PROVIDED PASSAGE
Sunday, 7 April 2019

"Grief is the thing with feathers" by Max Porter

Shortlisted for the 2015 Goldsmiths Prize which awarded to "fiction that breaks the mould or extends the possibilities of the novel form."

Told in a sort of mix between prose and poetry, from the point of view of the Dad and the Boys (and the Crow), this highly unusual book chronicles what happens to a man and his sons after their wife and mother dies. The grieving process is interrupted by Crow, conjured by the man's obsession with Ted Hughes. Crow is there not until the end of grieving, because grieving never dies, but until the end of hopelessness.

It is a very short book but I read it in just over a single sitting (it would have been a single sitting if I hadn't been interrupted to drive back home from Peterborough).

This is a lyrical evocation of grief and coping, when life must go on but sadness endures.

Great lines:
Part One

  • "I was becoming expert in the behaviour of orbiting grievers.
  • "Being in the epicentre grants a curiously anthropological awareness of everybody else: the overwhelmeds, the affectedly lackadaisicals, the nothing so fars. the overstayers, the new best friends of hers, of mine, of the boys. The people I still have no fucking idea who they were." 
  • "The whole place was heavy mourning, every surface dead Mum, every crayon, tractor, coat, welly, covered in a film of grief. Down the dead Mum stairs ... down to Daddy's recently Mum-and-Dad's bedroom.

Part Two:

  • "Many people said 'You need time', when what we needed was washing powder, nit shampoo, football stickers, batteries, bows, arrows, bows, arrows. ... Many people said 'You need time', when what I needed was Shakespeare, Ibn 'Arabi, Shostakovich, Howlin' Wolf."

DATASET
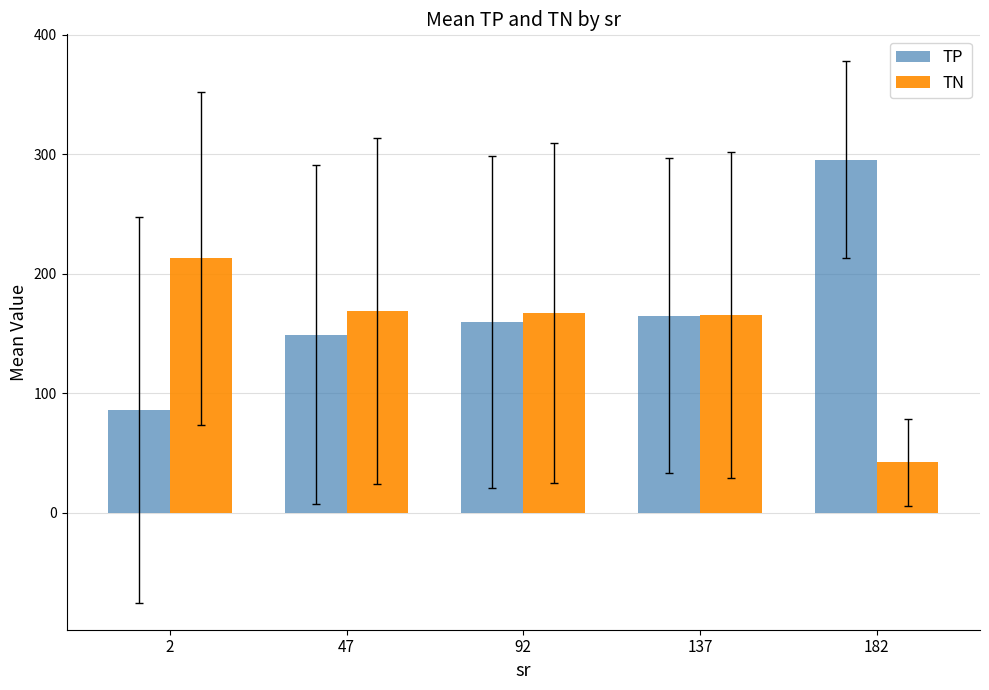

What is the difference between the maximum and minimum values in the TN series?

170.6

--

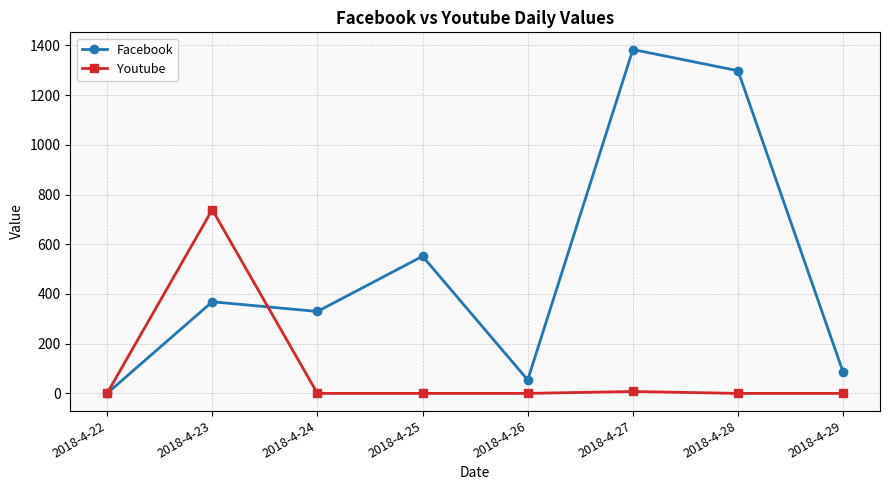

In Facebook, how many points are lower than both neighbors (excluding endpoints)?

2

CHECK YOUR UNDERSTANDING
(A) Answer each question from the book review.
(i) Which prize was the book shortlisted for, and in what year?
(ii) What conjures Crow?
(iii) What place was the reviewer driving home from?
(B) Write out the passage of the book review between "It is a very" and "home from Peterborough).", inclusive.
The records above are separate material and are not connected to the book review.

RESPONSES PER TASK
(A)
(i) The Goldsmiths Prize, in 2015.
(ii) The man's obsession with Ted Hughes.
(iii) Peterborough.

(B)
It is a very short book but I read it in just over a single sitting (it would have been a single sitting if I hadn't been interrupted to drive back home from Peterborough).